In the living, breathing cosmos, there is a mysterious something, too wonderful, too awful for any mind to understand. The believing man does not claim to understand. He falls to his knees and whispers, “God.”
It is my own belief (and here I shall not feel bad if no one follows me) that every good and beautiful thing which man has produced in the world has been the result of his faulty and sin-blocked response to the creative voice sounding over the earth.
The facts are that God is not silent, has never been silent. It is the nature of God to speak. The second person of the Holy Trinity is called the Word. The Bible is the inevitable outcome of God’s continuous speech. It is the infallible declaration of His mind for us, put into our familiar human words. I think a new world will arise out of the religious mists when we approach our Bible with the idea that it is not only a book which was once spoken, but it is also a book which is now speaking
Believing, then, is directing the heart’s attention to Jesus. It is lifting the mind to behold the Lamb of God, and never ceasing that beholding for the rest of our lives.
While we are looking at God, we do not see ourselves – blessed riddance.
When the eyes of the soul looking out meet the eyes of God looking in, heaven has begun right here on this earth.
As long as Christ sits on the mediatorial throne, every day is a good day and all days are days of salvation.
Has it ever occurred to you that one hundred pianos all tuned to the same fork are automatically tuned to each other? They are of one accord by being tuned, not to each other, but to another standard to which each one must individually bow. So one hundred worshippers meeting together, each one looking away to Christ, are in heart nearer to each other than they could possibly be were they to become “unity- conscious” and turn their eyes away from God to strive for closer fellowship.
Social religion is perfected when private religion is purified. The body becomes stronger as its members become healthier. The whole church of God gains when the members that compose it begin to seek a better and a higher life.
So let us begin with God. Behind all, above all, before all is God. He is first in sequential order, above in rank and station, exalted in dignity and honor. As the self-existent One, He gave being to all things, and all things exist out of Him and for Him.
The man who surrenders to Christ exchanges a cruel slave driver for a kind and gentle Master whose yoke is easy and whose burden is light.
God wants us all, and He will not rest until He gets us all. No part of the man will do.

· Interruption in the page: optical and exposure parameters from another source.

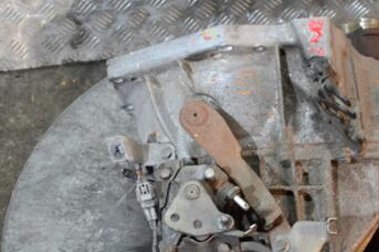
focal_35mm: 94
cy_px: 175
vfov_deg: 14.5
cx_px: 244
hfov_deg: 21.6
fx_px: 990
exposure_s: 1/30
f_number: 5
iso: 1800
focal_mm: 36
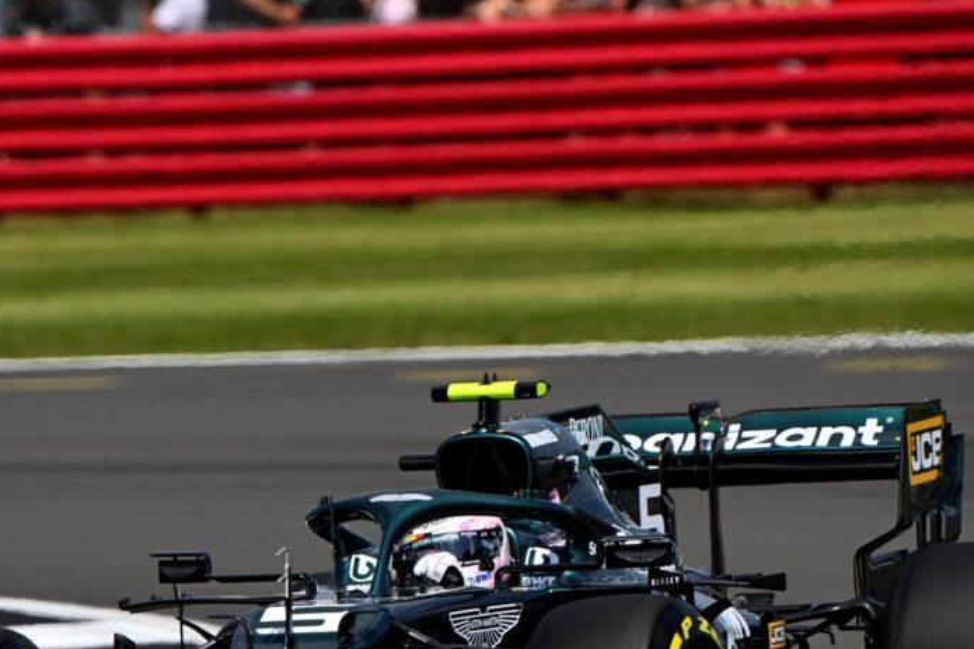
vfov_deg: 1.5
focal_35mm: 943
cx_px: 363
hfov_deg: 2.2
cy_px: 519
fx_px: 25506
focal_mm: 560
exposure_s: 1/1600
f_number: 8
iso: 400
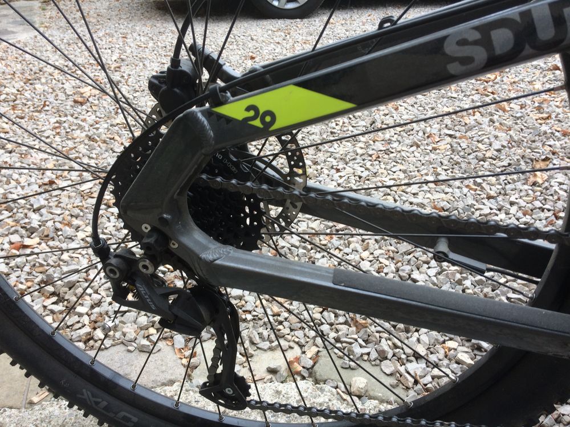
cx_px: 285
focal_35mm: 29
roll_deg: +0.6
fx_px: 478
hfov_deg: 61.7
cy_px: 214
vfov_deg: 48.2
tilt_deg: -28.6
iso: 40
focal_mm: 4.15
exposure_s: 1/100
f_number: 2.2
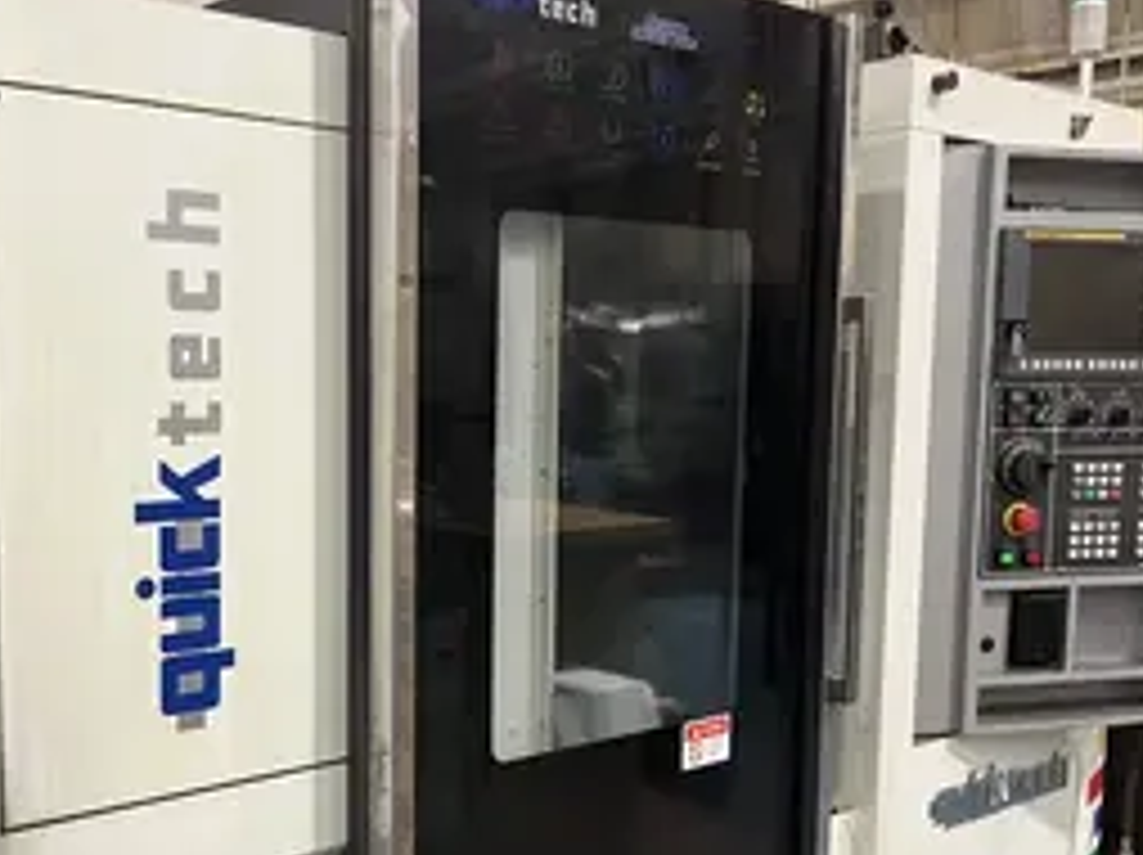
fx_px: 1353
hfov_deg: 45.3
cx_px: 400
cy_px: 508
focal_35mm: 41
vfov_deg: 35.0
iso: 160
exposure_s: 1/60
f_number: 1.6
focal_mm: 5.1
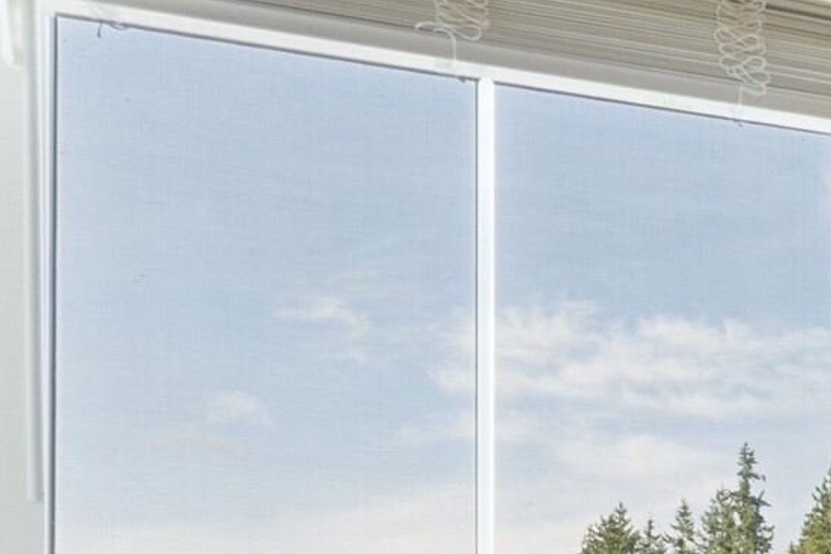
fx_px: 1223
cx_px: 1091
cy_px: 728
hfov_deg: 29.7
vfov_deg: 22.7
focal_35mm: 53
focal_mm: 12
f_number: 9
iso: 250
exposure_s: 1/125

We must practice living to the glory of God, actually and determinedly. By meditation upon this truth, by talking it over with God often in our prayers, by recalling it to our minds frequently as we move about among men, a sense of its wondrous meaning will begin to take hold of us.
Let every man abide in the calling wherein he is called, and his work will be as sacred as the work of the ministry. It is not what a man does that determines whether his work is sacred or secular; it is why he does it.